Once you reach the end of the data, transcribe all of it exactly.

Start of Data section

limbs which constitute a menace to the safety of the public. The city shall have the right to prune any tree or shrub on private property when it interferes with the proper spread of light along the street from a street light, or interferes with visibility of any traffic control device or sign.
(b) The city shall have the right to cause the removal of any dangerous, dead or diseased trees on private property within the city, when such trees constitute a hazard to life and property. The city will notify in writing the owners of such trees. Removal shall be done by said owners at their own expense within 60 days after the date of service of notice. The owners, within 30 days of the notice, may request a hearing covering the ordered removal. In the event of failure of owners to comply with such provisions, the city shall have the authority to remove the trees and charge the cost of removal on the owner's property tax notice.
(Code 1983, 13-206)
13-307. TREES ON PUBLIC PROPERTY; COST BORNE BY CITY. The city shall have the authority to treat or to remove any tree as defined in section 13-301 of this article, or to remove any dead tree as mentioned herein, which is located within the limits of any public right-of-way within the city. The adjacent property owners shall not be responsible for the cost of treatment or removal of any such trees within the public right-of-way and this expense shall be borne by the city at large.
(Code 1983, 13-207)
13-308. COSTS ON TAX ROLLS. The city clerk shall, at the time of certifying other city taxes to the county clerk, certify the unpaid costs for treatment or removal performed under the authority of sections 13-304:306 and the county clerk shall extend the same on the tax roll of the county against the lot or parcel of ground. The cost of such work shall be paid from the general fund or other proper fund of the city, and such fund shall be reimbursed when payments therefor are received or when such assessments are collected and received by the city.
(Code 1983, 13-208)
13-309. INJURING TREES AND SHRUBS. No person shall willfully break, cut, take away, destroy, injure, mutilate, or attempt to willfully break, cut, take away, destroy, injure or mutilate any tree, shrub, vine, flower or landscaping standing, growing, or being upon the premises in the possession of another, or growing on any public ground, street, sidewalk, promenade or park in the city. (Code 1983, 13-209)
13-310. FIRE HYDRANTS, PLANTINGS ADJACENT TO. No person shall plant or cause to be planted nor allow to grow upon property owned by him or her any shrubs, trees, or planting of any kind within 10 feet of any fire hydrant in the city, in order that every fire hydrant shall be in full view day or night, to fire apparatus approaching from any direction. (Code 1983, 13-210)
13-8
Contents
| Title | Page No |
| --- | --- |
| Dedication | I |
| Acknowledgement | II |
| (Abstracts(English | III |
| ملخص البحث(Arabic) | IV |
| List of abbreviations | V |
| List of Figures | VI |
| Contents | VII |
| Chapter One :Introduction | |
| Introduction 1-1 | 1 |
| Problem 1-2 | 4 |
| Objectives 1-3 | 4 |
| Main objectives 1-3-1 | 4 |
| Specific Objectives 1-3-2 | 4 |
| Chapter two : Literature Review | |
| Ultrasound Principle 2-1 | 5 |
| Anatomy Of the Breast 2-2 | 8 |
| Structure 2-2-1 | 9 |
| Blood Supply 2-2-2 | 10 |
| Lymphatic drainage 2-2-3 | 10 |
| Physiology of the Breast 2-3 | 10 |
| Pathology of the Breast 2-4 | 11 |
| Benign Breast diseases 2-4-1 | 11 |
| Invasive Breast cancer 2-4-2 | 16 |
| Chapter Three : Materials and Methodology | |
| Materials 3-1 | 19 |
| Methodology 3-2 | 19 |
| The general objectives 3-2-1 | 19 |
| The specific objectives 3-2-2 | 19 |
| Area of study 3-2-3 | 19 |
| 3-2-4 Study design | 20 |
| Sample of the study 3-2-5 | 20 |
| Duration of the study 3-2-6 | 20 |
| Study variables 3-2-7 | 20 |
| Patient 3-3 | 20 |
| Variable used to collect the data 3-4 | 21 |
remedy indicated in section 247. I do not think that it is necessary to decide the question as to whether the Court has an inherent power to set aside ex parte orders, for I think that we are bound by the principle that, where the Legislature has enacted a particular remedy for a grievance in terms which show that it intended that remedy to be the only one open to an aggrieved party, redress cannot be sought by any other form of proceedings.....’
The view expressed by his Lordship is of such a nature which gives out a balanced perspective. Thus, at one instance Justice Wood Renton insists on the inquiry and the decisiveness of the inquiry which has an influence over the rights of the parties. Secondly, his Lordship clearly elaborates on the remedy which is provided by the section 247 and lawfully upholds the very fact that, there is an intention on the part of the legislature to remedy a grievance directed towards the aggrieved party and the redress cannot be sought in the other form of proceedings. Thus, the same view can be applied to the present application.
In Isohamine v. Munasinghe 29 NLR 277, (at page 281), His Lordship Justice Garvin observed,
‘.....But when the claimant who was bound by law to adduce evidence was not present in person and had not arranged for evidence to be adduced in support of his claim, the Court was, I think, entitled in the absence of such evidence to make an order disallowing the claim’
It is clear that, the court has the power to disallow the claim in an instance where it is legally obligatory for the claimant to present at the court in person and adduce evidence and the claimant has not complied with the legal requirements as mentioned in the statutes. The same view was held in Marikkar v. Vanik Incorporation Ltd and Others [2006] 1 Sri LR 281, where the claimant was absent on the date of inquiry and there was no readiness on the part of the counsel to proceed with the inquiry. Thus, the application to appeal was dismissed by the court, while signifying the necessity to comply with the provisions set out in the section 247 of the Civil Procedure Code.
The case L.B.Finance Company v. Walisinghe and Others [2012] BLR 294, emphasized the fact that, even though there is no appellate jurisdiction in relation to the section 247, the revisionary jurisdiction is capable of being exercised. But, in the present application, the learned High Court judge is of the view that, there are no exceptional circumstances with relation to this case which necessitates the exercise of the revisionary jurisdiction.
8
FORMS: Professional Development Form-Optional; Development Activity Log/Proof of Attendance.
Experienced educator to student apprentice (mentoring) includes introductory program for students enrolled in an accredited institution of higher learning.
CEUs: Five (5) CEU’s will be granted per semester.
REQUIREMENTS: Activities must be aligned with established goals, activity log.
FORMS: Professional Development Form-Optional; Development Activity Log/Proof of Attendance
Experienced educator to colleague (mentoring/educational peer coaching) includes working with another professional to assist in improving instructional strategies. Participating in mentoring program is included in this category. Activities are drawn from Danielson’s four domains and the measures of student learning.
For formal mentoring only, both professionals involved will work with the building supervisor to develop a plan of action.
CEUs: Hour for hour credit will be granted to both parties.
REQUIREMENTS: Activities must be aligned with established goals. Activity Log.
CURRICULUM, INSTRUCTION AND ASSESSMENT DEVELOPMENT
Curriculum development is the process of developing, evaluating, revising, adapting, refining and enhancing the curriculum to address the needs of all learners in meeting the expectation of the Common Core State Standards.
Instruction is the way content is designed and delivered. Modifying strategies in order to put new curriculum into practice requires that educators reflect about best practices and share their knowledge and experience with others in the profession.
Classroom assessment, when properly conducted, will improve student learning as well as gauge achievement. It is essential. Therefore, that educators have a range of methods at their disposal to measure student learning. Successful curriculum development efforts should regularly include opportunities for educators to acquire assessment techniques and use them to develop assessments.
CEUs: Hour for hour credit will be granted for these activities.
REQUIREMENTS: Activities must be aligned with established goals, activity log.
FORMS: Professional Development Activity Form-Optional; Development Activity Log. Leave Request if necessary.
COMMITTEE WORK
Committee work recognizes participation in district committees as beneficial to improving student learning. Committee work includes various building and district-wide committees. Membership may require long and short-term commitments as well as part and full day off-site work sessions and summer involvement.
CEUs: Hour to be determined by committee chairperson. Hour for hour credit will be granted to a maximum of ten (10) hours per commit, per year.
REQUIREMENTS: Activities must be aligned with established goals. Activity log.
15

End of Data section

**Final answer**
limbs which constitute a menace to the safety of the public. The city shall have the right to prune any tree or shrub on private property when it interferes with the proper spread of light along the street from a street light, or interferes with visibility of any traffic control device or sign.
(b) The city shall have the right to cause the removal of any dangerous, dead or diseased trees on private property within the city, when such trees constitute a hazard to life and property. The city will notify in writing the owners of such trees. Removal shall be done by said owners at their own expense within 60 days after the date of service of notice. The owners, within 30 days of the notice, may request a hearing covering the ordered removal. In the event of failure of owners to comply with such provisions, the city shall have the authority to remove the trees and charge the cost of removal on the owner's property tax notice.
(Code 1983, 13-206)
13-307. TREES ON PUBLIC PROPERTY; COST BORNE BY CITY. The city shall have the authority to treat or to remove any tree as defined in section 13-301 of this article, or to remove any dead tree as mentioned herein, which is located within the limits of any public right-of-way within the city. The adjacent property owners shall not be responsible for the cost of treatment or removal of any such trees within the public right-of-way and this expense shall be borne by the city at large.
(Code 1983, 13-207)
13-308. COSTS ON TAX ROLLS. The city clerk shall, at the time of certifying other city taxes to the county clerk, certify the unpaid costs for treatment or removal performed under the authority of sections 13-304:306 and the county clerk shall extend the same on the tax roll of the county against the lot or parcel of ground. The cost of such work shall be paid from the general fund or other proper fund of the city, and such fund shall be reimbursed when payments therefor are received or when such assessments are collected and received by the city.
(Code 1983, 13-208)
13-309. INJURING TREES AND SHRUBS. No person shall willfully break, cut, take away, destroy, injure, mutilate, or attempt to willfully break, cut, take away, destroy, injure or mutilate any tree, shrub, vine, flower or landscaping standing, growing, or being upon the premises in the possession of another, or growing on any public ground, street, sidewalk, promenade or park in the city. (Code 1983, 13-209)
13-310. FIRE HYDRANTS, PLANTINGS ADJACENT TO. No person shall plant or cause to be planted nor allow to grow upon property owned by him or her any shrubs, trees, or planting of any kind within 10 feet of any fire hydrant in the city, in order that every fire hydrant shall be in full view day or night, to fire apparatus approaching from any direction. (Code 1983, 13-210)
13-8
Contents
| Title | Page No |
| --- | --- |
| Dedication | I |
| Acknowledgement | II |
| (Abstracts(English | III |
| ملخص البحث(Arabic) | IV |
| List of abbreviations | V |
| List of Figures | VI |
| Contents | VII |
| Chapter One :Introduction | |
| Introduction 1-1 | 1 |
| Problem 1-2 | 4 |
| Objectives 1-3 | 4 |
| Main objectives 1-3-1 | 4 |
| Specific Objectives 1-3-2 | 4 |
| Chapter two : Literature Review | |
| Ultrasound Principle 2-1 | 5 |
| Anatomy Of the Breast 2-2 | 8 |
| Structure 2-2-1 | 9 |
| Blood Supply 2-2-2 | 10 |
| Lymphatic drainage 2-2-3 | 10 |
| Physiology of the Breast 2-3 | 10 |
| Pathology of the Breast 2-4 | 11 |
| Benign Breast diseases 2-4-1 | 11 |
| Invasive Breast cancer 2-4-2 | 16 |
| Chapter Three : Materials and Methodology | |
| Materials 3-1 | 19 |
| Methodology 3-2 | 19 |
| The general objectives 3-2-1 | 19 |
| The specific objectives 3-2-2 | 19 |
| Area of study 3-2-3 | 19 |
| 3-2-4 Study design | 20 |
| Sample of the study 3-2-5 | 20 |
| Duration of the study 3-2-6 | 20 |
| Study variables 3-2-7 | 20 |
| Patient 3-3 | 20 |
| Variable used to collect the data 3-4 | 21 |
remedy indicated in section 247. I do not think that it is necessary to decide the question as to whether the Court has an inherent power to set aside ex parte orders, for I think that we are bound by the principle that, where the Legislature has enacted a particular remedy for a grievance in terms which show that it intended that remedy to be the only one open to an aggrieved party, redress cannot be sought by any other form of proceedings.....’
The view expressed by his Lordship is of such a nature which gives out a balanced perspective. Thus, at one instance Justice Wood Renton insists on the inquiry and the decisiveness of the inquiry which has an influence over the rights of the parties. Secondly, his Lordship clearly elaborates on the remedy which is provided by the section 247 and lawfully upholds the very fact that, there is an intention on the part of the legislature to remedy a grievance directed towards the aggrieved party and the redress cannot be sought in the other form of proceedings. Thus, the same view can be applied to the present application.
In Isohamine v. Munasinghe 29 NLR 277, (at page 281), His Lordship Justice Garvin observed,
‘.....But when the claimant who was bound by law to adduce evidence was not present in person and had not arranged for evidence to be adduced in support of his claim, the Court was, I think, entitled in the absence of such evidence to make an order disallowing the claim’
It is clear that, the court has the power to disallow the claim in an instance where it is legally obligatory for the claimant to present at the court in person and adduce evidence and the claimant has not complied with the legal requirements as mentioned in the statutes. The same view was held in Marikkar v. Vanik Incorporation Ltd and Others [2006] 1 Sri LR 281, where the claimant was absent on the date of inquiry and there was no readiness on the part of the counsel to proceed with the inquiry. Thus, the application to appeal was dismissed by the court, while signifying the necessity to comply with the provisions set out in the section 247 of the Civil Procedure Code.
The case L.B.Finance Company v. Walisinghe and Others [2012] BLR 294, emphasized the fact that, even though there is no appellate jurisdiction in relation to the section 247, the revisionary jurisdiction is capable of being exercised. But, in the present application, the learned High Court judge is of the view that, there are no exceptional circumstances with relation to this case which necessitates the exercise of the revisionary jurisdiction.
8
FORMS: Professional Development Form-Optional; Development Activity Log/Proof of Attendance.
Experienced educator to student apprentice (mentoring) includes introductory program for students enrolled in an accredited institution of higher learning.
CEUs: Five (5) CEU’s will be granted per semester.
REQUIREMENTS: Activities must be aligned with established goals, activity log.
FORMS: Professional Development Form-Optional; Development Activity Log/Proof of Attendance
Experienced educator to colleague (mentoring/educational peer coaching) includes working with another professional to assist in improving instructional strategies. Participating in mentoring program is included in this category. Activities are drawn from Danielson’s four domains and the measures of student learning.
For formal mentoring only, both professionals involved will work with the building supervisor to develop a plan of action.
CEUs: Hour for hour credit will be granted to both parties.
REQUIREMENTS: Activities must be aligned with established goals. Activity Log.
CURRICULUM, INSTRUCTION AND ASSESSMENT DEVELOPMENT
Curriculum development is the process of developing, evaluating, revising, adapting, refining and enhancing the curriculum to address the needs of all learners in meeting the expectation of the Common Core State Standards.
Instruction is the way content is designed and delivered. Modifying strategies in order to put new curriculum into practice requires that educators reflect about best practices and share their knowledge and experience with others in the profession.
Classroom assessment, when properly conducted, will improve student learning as well as gauge achievement. It is essential. Therefore, that educators have a range of methods at their disposal to measure student learning. Successful curriculum development efforts should regularly include opportunities for educators to acquire assessment techniques and use them to develop assessments.
CEUs: Hour for hour credit will be granted for these activities.
REQUIREMENTS: Activities must be aligned with established goals, activity log.
FORMS: Professional Development Activity Form-Optional; Development Activity Log. Leave Request if necessary.
COMMITTEE WORK
Committee work recognizes participation in district committees as beneficial to improving student learning. Committee work includes various building and district-wide committees. Membership may require long and short-term commitments as well as part and full day off-site work sessions and summer involvement.
CEUs: Hour to be determined by committee chairperson. Hour for hour credit will be granted to a maximum of ten (10) hours per commit, per year.
REQUIREMENTS: Activities must be aligned with established goals. Activity log.
15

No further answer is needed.